This is my latest photo, after 3 months of lifting on my program and a weeks rest due to illness.

I'm still very small according to anyone's standards, I know. These are just to help show who I am, where I am and what my goals are.

Cheers


----------



## Lois_Lane (Jul 21, 2009)

Great sport you do mate.

I used to dabble a bit back in my skating days.

Good luck and muscular looking build which is no surprise when you do what you do.


----------



## DEJ (Mar 11, 2007)

Think you look really good mate, if you stay that lean and continue adding muscle would be quality.


----------



## Joshua (Aug 21, 2008)

Interesting stuff Jackal.
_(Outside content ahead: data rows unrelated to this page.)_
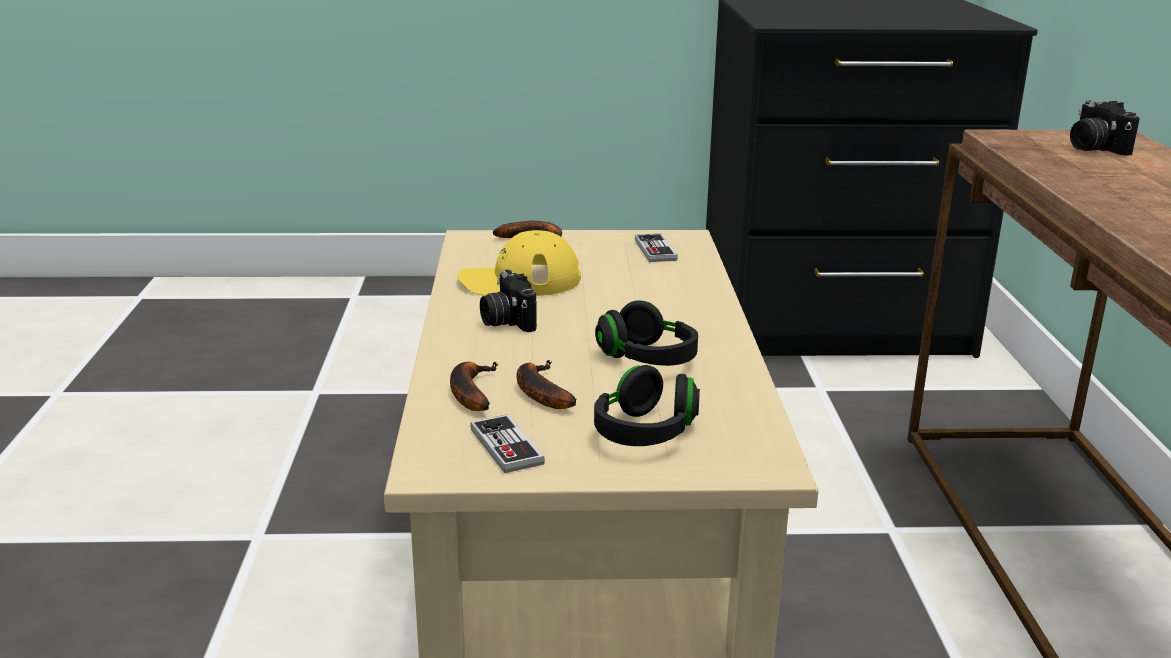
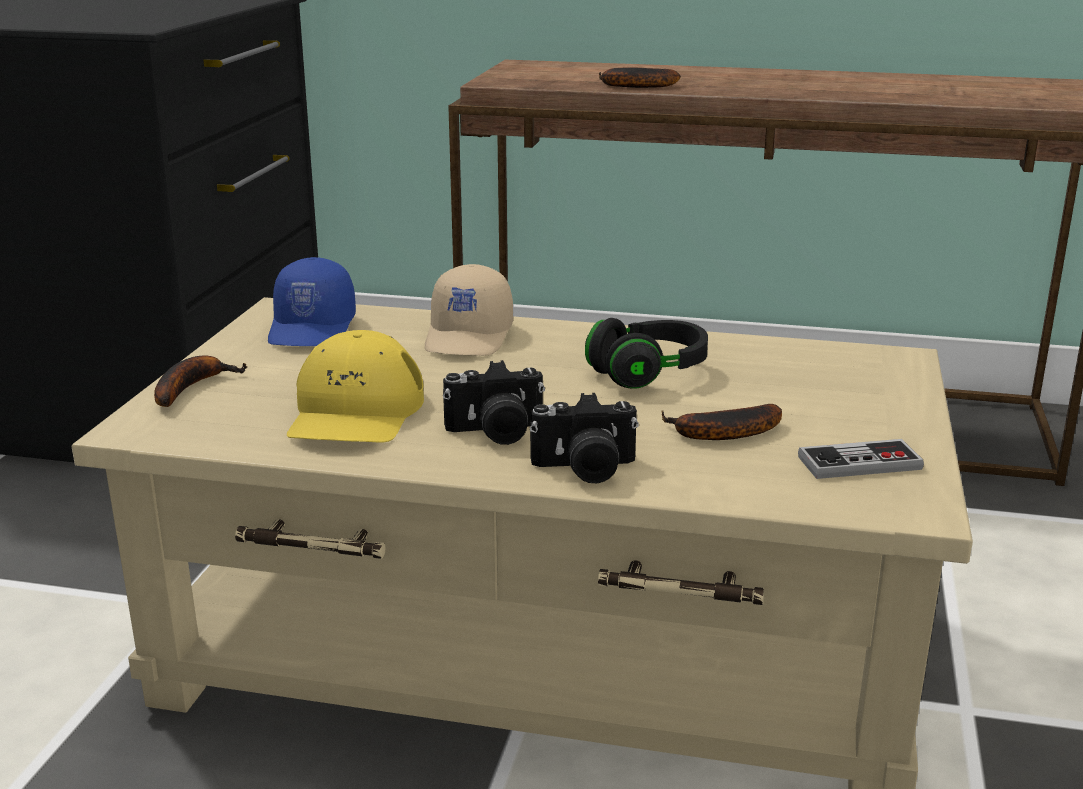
camera: 75 degrees left, 0 degrees up
banana [450,361,498,411] -> banana moved to [599,67,681,88]
black headphones [594,365,700,446] -> none
game controller [635,234,678,262] -> blue cap [268,257,356,346]
camera [1070,101,1140,156] -> camera moved to [530,393,639,483]
none -> beige cap [425,264,513,356]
How about starting a Journal containing your training, diet, rest, etc? It's really good for clarifying your thoughts and eliciting feedback.

The first two photos seem to show a slight drop / rounding forward of your left shoulder, although I am not sure if it is just the photo or a one off with your posture.

J


----------



## Jackal (Mar 24, 2010)

Thanks so much for the feedback.

I might go for the journal idea, definitely would be great to get feedback on my current program and diet.

If you take a look at the first photo you can see a scar running under the line of my left shoulder blade, this is from an operation I had as a baby for a 'Coarctation of the aorta'. As a result my left pec and lat (and possibly serratus anterior and shoulder stabalisers) are affected and look shortened, giving that asymmetrical look. For the most part though it doesn't affect my lifting aside from the left arm giving out early on the last rep of a heavy 3x3 on bench.


----------



## kawikid (Apr 28, 2008)

Welcome mate. I'm starting to look into the free running scene. Not much about here, but very interested in it.


----------



## Captain Hero (Jun 13, 2004)

Welcome to the board dude!


----------



## MillionG (Nov 17, 2009)

Tbh, you look like you've got it sussed.

Good luck and welcome to UKM :thumbup1:


----------



## steelicarus (Jul 24, 2011)

Welcome dude. We nee more gymnasticy stuff on board 

Tried some parkourstuff down in London town. Bloody hard but fun.


----------



## iron head case (Jul 2, 2008)

Hi and welcome


----------



## Jackal (Mar 24, 2010)

Thanks again guys.

If anyone is interested, I make Parkour video's, my youtube account is here:

http://www.youtube.com/user/jackaltraceur


----------



## Bri (Jul 15, 2009)

welcome to UK-M BUDDY! You look like you're in pretty good shape already pal, parkour is a great sport i used to dabble when i was a skateboarder. (like you con cept you were on skates!)

Keep it up mate, you'll learn alot on here. I second the journal idea too! :thumb:


----------



## WWR (Feb 28, 2010)

Where abouts in Bristol you from and where ya train mate?


----------



## Jackal (Mar 24, 2010)

I'm from Hanham, I train at Fitness4Less because I'm pretty damn poor atm. 

Yourself?


----------



## WWR (Feb 28, 2010)

Jackal said:


> I'm from Hanham, I train at Fitness4Less because I'm pretty damn poor atm.
> 
> Yourself?


Training at Esporta, near Parkway train station. Is Fitness4less the one in the centre? I'm concidering going there if it has a good amount of free weights. Right next to my work.


----------



## Críostóir (Dec 12, 2009)

good progress mate  and gud music too Mumford & Sons; I like!!!!!!!!!


----------



## chris27 (Apr 19, 2009)

welcome to the site mate...


----------